So - all my bloods were normal (hollow laugh). Well, it would be good to be grateful, but who am I trying to kid? I'm annoyed and frustrated. All this pain for all these years and nothing. Nothing wrong with me. Hmm.
Finally got my period today - three months late
. So four periods in eight weeks at the start of the year, then a three month gap, and nothing going on with my hormones. If you say so
Had a bit of a "moment" earlier today, in a good way. Today's the day I do travel duties for my husband as he has his medical treatment. Turns out he'd decided I was going to change my plans for the rest of the year (long story but it's complicated to do with children's after school clubs and my journey to work and the school run etc) and hadn't bothered to ask me. I was so cross - but I'm not good at expressing it - so I just went quiet. And then I thought that no, this is a chance to practice being assertive and looking after myself. So I was all calm and just said what he'd suggested wouldn't work for me, because XYZ, and we would need to think of something else.

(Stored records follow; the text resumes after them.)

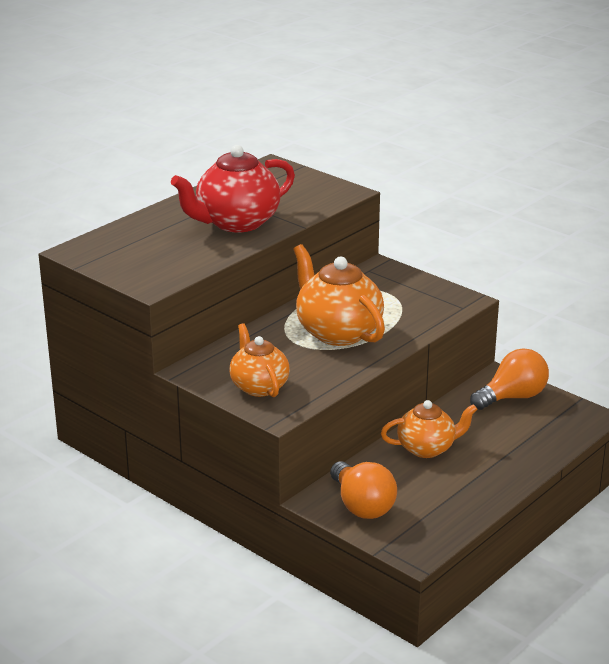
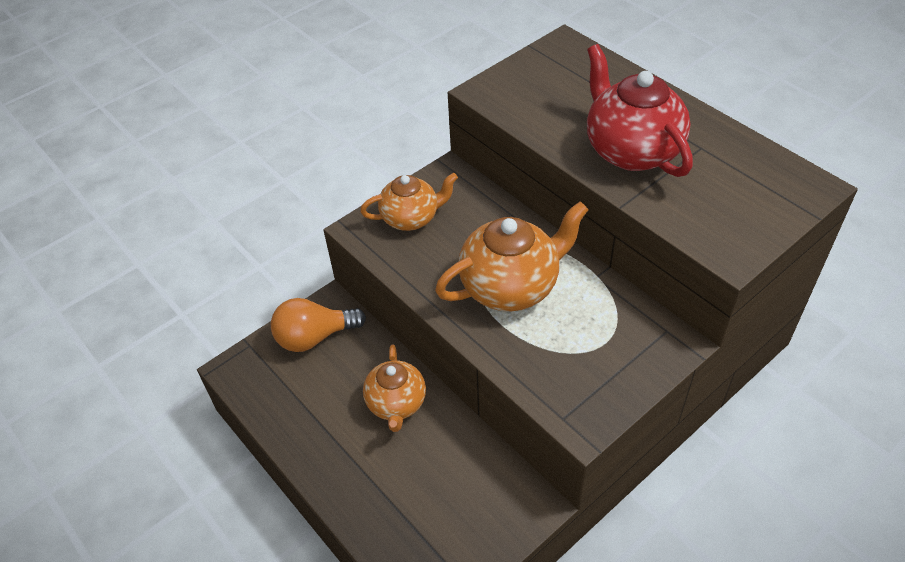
camera: 100 degrees right, 20 degrees up
orange light bulb [470,348,549,410] -> none

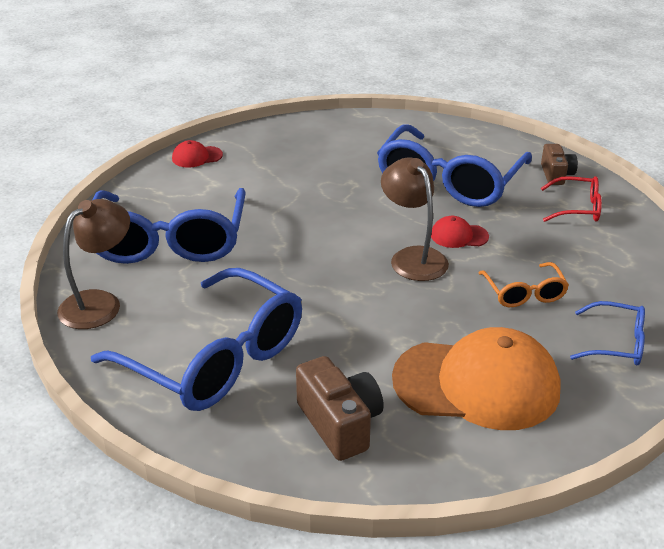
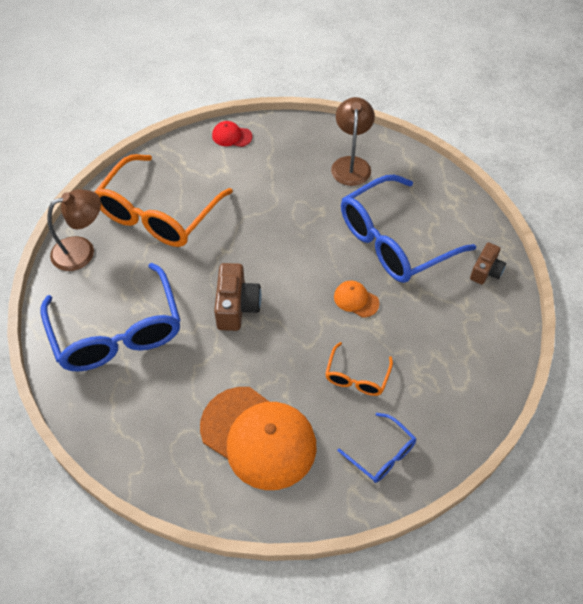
camera: 30 degrees right, 20 degrees up
blue glasses [92,188,246,264] -> orange glasses [95,154,233,247]
brown camera [296,356,384,461] -> brown camera moved to [214,263,262,331]
brown lamp [381,157,449,281] -> brown lamp moved to [331,97,375,186]
red cap [431,216,489,248] -> orange cap [334,281,380,317]
red glasses [541,176,602,222] -> none

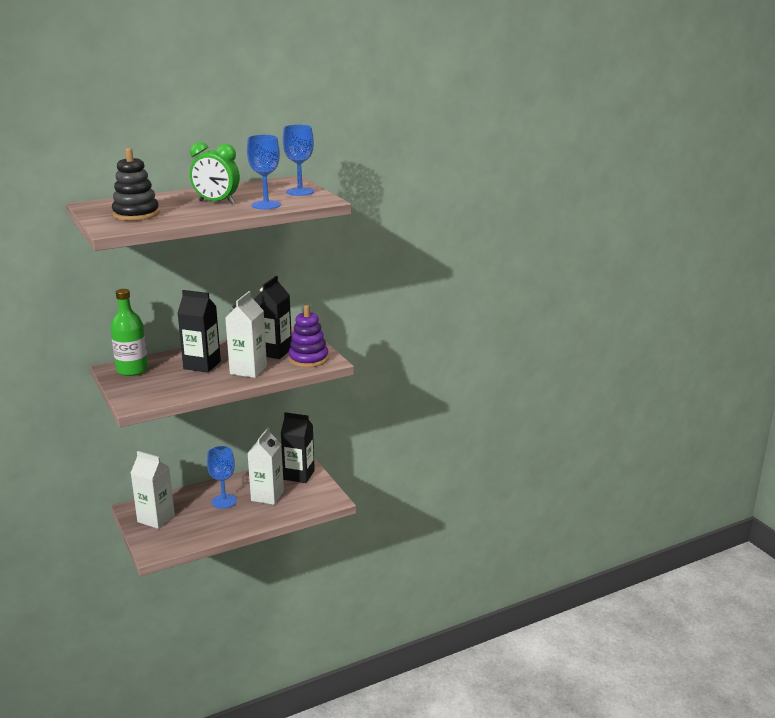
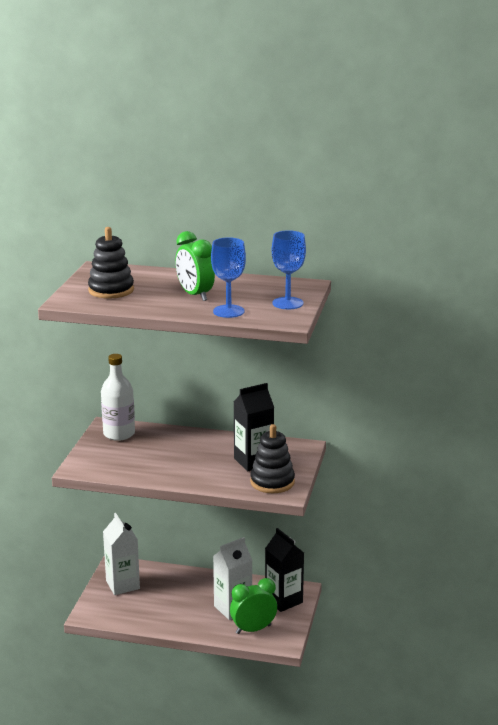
camera: 40 degrees right, 0 degrees up
green bottle [110,289,148,376] -> white bottle [101,354,135,441]
black carton [178,290,221,373] -> none
blue goblet [207,446,237,509] -> none
white carton [225,291,267,378] -> none
purple stacking toy [288,305,329,368] -> black stacking toy [250,424,295,493]
none -> green clock [230,578,277,634]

He exploded! He doesn't get angry very often, and I've realised part of that is because I make sure I never annoy him - so I'm always very compliant and obliging, even when it means I put myself out (which is quite often, now I've started noticing it). Eek! Anyway, it was interesting because I could feel myself getting anxious, and wanting to change what I'd said, to make it "better" - but then I thought, "no - I count too". So I just waited.
I think he got the message I wasn't going to be swayed. We'll see. It feels good to stand up for myself actually. Unfamiliar, but good!
And the best bit? I'm on a fast day, and the whole thing originally had me craving sugar - but now I know I can get through the day and will be just fine on packs.